An unpublished piece that I wrote in June 2020.
The problem is not that Swedes are racist. Of course they are. The problem is that Sweden has never engaged seriously with anti-racism.
This was the response I gave to a Swedish friend over dinner this week in which I related my experiences as an American living in Sweden during a resurgent Black Lives Matter movement. Swedes, I told him, view racism as a binary phenomenon: one is either kind to non-whites or racist. Being anti-racist means taking actions to combat the reproduction of racist thought. Non-racism is passive; anti-racism is active.
Swedish protests this week and the reaction to them have been jarring, to say the least. A massive online demonstration on Tuesday saw 60,000 Swedish residents “checking in” at the US Embassy in Stockholm on Facebook with an image declaring: “Sweden in Solidarity with Black Lives Matter.”
I, for one, find the slogan problematic, relegating black lives (or more specifically, black deaths) to something Over There, with which one can decide to feel solidarity (or not). The slogan inscribes domestic Swedish territory as superior, free of racist violence. There is no racism here, and if there is, it’s not a problem worth protesting.
The reaction to Wednesday’s protest in Sergels Torg revealed further Sweden’s pitiful engagement with anti-racism. The criticism on social media was vituperative, labelling protestors as stupid for spreading covid-19. Where was this indignation last month when white people ate brunch elbow-to-elbow on Stureplan, contradicting Folkhälsomyndigheten guidelines?
Even some who stood at the square in violation of the law defend the police brutality that ensued in the aftermath of the protest, documented in videos and shared widely on social media. These police actions – slamming a young girl to the ground – I was told by my Swedish dinner companion and many others, were about order, not brutality. This is what the police must do if the law is broken.
I have attempted to elucidate: these views are fundamentally incompatible with Black Lives Matter as a social movement. One cannot stand “in solidarity with” Black Lives Matter somewhere and endorse police violence anywhere. Whatever else American politicians tell you, it is in many ways an anti-policing movement. As one friend at the forefront of Black Lives Matter put it, laws that were not written to be explicitly anti-racist cannot be enforced ethically.
“But I trust the Swedish police to know what is an appropriate use of force,” said my friend. The implication, I assumed, is that black Swedes (and Black Lives Matter protestors) should too. I offered a thought experiment: Can you imagine how it feels to be followed by security guards or police in a store because you look suspicious?
Of course, he said.
Can you, I asked, imagine how you would feel if that happened in every shop you ever entered, every day of your life?
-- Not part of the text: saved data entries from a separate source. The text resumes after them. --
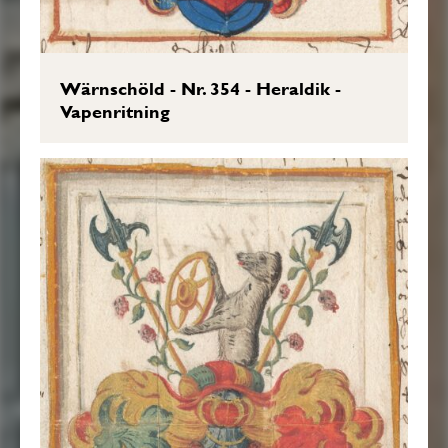
Wärnschöld - Nr. 354 - Heraldik -
Vapenritning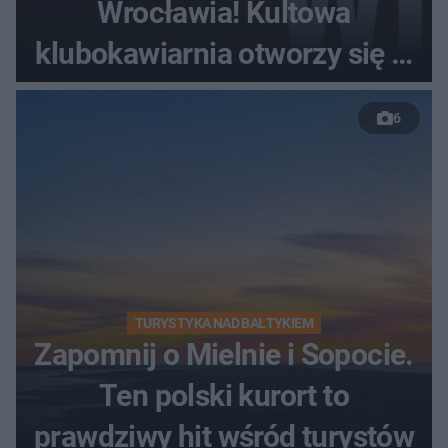
Wrocławia! Kultowa
klubokawiarnia otworzy się w
nowym miejscu
6
TURYSTYKA NAD BAŁTYKIEM
Zapomnij o Mielnie i Sopocie.
Ten polski kurort to
prawdziwy hit wśród turystów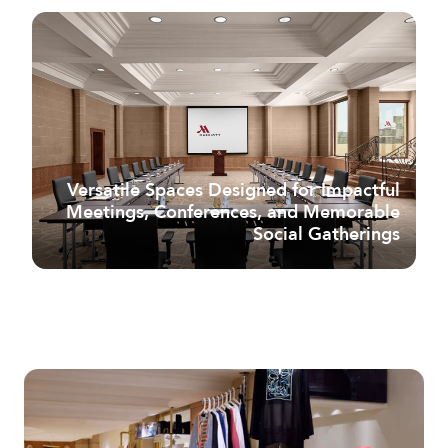
Versatile Spaces Designed for Impactful
Meetings, Conferences, and Memorable
Social Gatherings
But the problem is perhaps not merely or primarily present-day policing. I certainly don’t believe Swedish police are violent on the scale of American police (although isn’t that more about being anti-gun than pro-black?). Perhaps we must look closer at history.
American failure on the anti-racist front might be rooted in a fixation on – or what Nobel laureate Toni Morrison called a romanticization of – slavery. I have vivid recollections of slavery lessons at school, but no real memory of learning about Jim Crow segregation in the American South. Many Americans do not understand the extent to which segregation continued and continues.
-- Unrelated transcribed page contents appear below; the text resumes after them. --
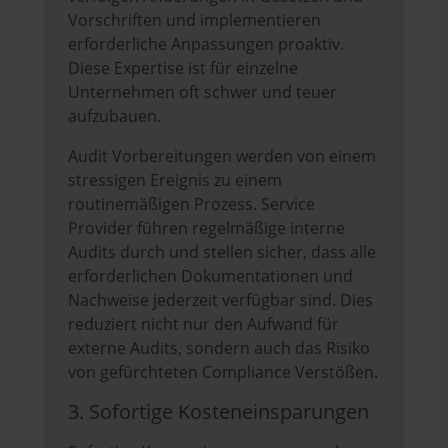
Vorschriften und implementieren
erforderliche Anpassungen proaktiv.
Diese Expertise ist für einzelne
Unternehmen oft schwer und teuer
aufzubauen.
Audit Vorbereitungen werden von einem
stressigen Ereignis zu einem
routinemäßigen Prozess. Service
Provider führen regelmäßige interne
Audits durch und stellen sicher, dass alle
erforderlichen Dokumentationen und
Nachweise jederzeit verfügbar sind. Dies
reduziert nicht nur den Aufwand für
externe Audits, sondern auch das Risiko
von gefürchteten Compliance Verstößen.
3. Sofortige Kosteneinsparungen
Swedes, on the other hand, have never reconciled with their history of slavery. My dinner companion noted that most Swedes are not aware that Sweden used its colony of Saint Barthélemy as a veritable duty-free store for slaves. Sweden also supplied a substantial portion of the iron chains for the ships that brought enslaved Africans to the New World. If so many racist structures derive from a legacy of slavery, and if learning about this legacy is crucial to combatting prejudice, the erasure of Sweden’s slave trade from collective national memory explains its failure to embrace anti-racism.
Given the significance of iron wealth to Swedish industrialization, one wonders if it is an exaggeration to say that the foundations of the modern welfare state were laid on the graves of black lives that, for Sweden, did not matter.